C’est d’avoir voulu méconnaître cette règle et d’avoir refusé à une jeune femme un contrat dit « jeune majeur » sans lui offrir la moindre opportunité de présenter un recours que le conseil départemental du Cher vient d’être rappelé à l’ordre par le Tribunal administratif d’Orléans. Je vous reproduis ci-dessous la décision du tribunal :

« L’exécution de la décision du président du conseil départemental du Cher en date du 23 mai 2016 est suspendue. Il est enjoint au président du conseil départemental du Cher de pourvoir à la prise en charge de Mme K en sa qualité de jeune majeur par le service chargé de l’aide sociale à l’enfance et notamment de lui assurer, sans délai, un hébergement conforme à sa qualité de jeune lycéenne, jusqu’à ce que le tribunal statue sur la légalité de la décision litigieuse. »

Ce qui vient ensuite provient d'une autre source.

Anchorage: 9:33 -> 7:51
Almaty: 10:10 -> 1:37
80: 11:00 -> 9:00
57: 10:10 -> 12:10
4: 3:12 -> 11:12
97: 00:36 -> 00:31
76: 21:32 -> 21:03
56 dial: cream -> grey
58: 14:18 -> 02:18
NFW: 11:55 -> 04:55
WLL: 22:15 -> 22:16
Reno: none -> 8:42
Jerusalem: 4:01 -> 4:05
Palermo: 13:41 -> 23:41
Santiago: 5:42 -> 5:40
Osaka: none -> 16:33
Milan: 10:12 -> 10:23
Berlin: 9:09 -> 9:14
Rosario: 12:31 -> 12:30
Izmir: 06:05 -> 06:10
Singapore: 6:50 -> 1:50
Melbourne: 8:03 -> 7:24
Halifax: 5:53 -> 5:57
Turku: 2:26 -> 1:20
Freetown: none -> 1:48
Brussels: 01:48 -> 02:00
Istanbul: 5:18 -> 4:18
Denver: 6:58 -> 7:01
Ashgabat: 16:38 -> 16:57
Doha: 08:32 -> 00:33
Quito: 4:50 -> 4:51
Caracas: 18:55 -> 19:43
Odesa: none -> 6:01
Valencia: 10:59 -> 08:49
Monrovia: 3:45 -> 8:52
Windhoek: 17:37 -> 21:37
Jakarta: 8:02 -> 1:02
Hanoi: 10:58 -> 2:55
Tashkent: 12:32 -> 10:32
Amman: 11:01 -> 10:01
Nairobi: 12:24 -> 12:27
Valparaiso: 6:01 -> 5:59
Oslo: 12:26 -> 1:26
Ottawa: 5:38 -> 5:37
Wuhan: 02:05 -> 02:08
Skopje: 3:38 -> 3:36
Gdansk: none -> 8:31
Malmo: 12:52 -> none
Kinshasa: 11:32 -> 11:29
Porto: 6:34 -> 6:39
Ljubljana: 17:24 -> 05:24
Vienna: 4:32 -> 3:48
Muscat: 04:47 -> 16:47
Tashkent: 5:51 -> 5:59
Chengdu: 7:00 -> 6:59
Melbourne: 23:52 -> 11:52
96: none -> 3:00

J’étais intervenue en soutien à cette jeune femme auprès de la droite départemental, en vain. Je salue l’engagement des associations qui ont accompagné Madame K dans sa démarche et ont obtenu un première satisfaction.

Plus largement, je suis très inquiète du désengagement marqué du conseil départemental auprès des jeunes majeurs. Ils sont en ce début d’été sept à ne plus bénéficier de la protection du département malgré la poursuite de leurs études l’an prochain. Certes, l’Education nationale et l’Etat sont compréhensifs. Certes les associations et les militants font des miracles. Mais je trouve cela scandaleusement trop facile pour le conseil départemental. Puisque « tout se passe bien », pourquoi ne pousuivrait-il pas son désengagement ?

La décision du tribunal est un premier coup d’arrêt utile à cette tentation.